Print verbatim the lines of the entries from the one containing "[609,191,641,204] 25or ->" to the last, inclusive, and no others.

── INPUT DATA

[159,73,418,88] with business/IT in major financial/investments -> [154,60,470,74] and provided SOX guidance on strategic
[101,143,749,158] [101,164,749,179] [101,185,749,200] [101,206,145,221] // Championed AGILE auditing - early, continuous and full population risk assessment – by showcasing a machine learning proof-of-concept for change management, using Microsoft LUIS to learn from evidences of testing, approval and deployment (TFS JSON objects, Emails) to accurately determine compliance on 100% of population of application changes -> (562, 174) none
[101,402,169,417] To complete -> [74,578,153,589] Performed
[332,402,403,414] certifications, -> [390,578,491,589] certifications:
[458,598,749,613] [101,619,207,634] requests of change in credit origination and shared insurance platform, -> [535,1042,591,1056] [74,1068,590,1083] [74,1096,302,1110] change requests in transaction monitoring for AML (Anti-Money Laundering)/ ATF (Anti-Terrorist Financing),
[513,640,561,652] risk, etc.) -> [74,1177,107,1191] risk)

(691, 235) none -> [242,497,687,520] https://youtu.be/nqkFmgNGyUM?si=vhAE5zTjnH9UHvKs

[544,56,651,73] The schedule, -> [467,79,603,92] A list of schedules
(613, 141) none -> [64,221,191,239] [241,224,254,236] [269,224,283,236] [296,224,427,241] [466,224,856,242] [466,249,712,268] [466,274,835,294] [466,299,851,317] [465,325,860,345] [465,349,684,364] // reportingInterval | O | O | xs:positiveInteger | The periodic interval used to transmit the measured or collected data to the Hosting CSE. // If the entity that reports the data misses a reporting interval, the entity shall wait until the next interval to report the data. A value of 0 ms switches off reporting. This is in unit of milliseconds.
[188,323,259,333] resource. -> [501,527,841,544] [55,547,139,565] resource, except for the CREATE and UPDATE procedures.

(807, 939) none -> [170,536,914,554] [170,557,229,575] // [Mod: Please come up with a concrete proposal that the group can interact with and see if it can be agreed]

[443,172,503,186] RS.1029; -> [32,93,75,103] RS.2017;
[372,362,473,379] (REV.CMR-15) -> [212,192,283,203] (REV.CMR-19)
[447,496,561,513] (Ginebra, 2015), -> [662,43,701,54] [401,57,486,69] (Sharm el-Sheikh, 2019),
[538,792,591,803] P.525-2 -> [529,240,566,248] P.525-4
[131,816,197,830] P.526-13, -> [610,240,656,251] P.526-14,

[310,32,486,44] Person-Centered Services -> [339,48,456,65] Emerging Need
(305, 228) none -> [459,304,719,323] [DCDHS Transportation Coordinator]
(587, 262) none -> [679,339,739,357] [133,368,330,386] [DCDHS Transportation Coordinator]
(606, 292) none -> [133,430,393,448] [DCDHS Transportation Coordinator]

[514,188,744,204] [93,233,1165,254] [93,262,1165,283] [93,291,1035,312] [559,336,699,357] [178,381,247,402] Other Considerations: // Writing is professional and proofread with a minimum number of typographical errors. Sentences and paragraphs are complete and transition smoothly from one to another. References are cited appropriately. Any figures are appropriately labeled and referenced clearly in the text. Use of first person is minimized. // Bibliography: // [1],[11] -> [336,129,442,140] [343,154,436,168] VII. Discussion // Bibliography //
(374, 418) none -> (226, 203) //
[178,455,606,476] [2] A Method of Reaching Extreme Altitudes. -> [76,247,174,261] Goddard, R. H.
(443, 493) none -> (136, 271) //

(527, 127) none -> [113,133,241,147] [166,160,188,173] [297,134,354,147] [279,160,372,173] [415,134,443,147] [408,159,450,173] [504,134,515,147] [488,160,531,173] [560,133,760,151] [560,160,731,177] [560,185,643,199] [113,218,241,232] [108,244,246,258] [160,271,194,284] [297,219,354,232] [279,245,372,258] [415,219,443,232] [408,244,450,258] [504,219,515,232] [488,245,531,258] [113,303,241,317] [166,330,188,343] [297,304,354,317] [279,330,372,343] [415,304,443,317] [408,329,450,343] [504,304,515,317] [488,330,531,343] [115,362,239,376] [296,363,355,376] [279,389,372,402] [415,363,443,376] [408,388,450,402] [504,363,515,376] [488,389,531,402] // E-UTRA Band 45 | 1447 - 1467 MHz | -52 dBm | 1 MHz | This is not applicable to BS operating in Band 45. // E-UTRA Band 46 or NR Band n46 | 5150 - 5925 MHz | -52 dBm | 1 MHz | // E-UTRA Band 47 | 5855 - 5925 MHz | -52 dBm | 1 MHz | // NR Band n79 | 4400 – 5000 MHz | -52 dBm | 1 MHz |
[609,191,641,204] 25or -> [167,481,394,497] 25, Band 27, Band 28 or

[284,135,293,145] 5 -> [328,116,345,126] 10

────

* [SOLUTION TO THIS PROBLEM]
[609,191,641,204] 25or -> [167,481,394,497] 25, Band 27, Band 28 or

[284,135,293,145] 5 -> [328,116,345,126] 10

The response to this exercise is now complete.